Records drawn from a dataset
== == ==

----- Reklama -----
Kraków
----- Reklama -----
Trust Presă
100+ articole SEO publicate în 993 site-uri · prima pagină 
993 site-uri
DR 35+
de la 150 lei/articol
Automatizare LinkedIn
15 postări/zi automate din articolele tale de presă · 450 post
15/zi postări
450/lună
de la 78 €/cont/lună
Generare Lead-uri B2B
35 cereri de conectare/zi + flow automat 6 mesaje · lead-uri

== == ==

Repeat the records exactly, leaving out none of them.

----- Reklama -----
Kraków
----- Reklama -----
Trust Presă
100+ articole SEO publicate în 993 site-uri · prima pagină 
993 site-uri
DR 35+
de la 150 lei/articol
Automatizare LinkedIn
15 postări/zi automate din articolele tale de presă · 450 post
15/zi postări
450/lună
de la 78 €/cont/lună
Generare Lead-uri B2B
35 cereri de conectare/zi + flow automat 6 mesaje · lead-uri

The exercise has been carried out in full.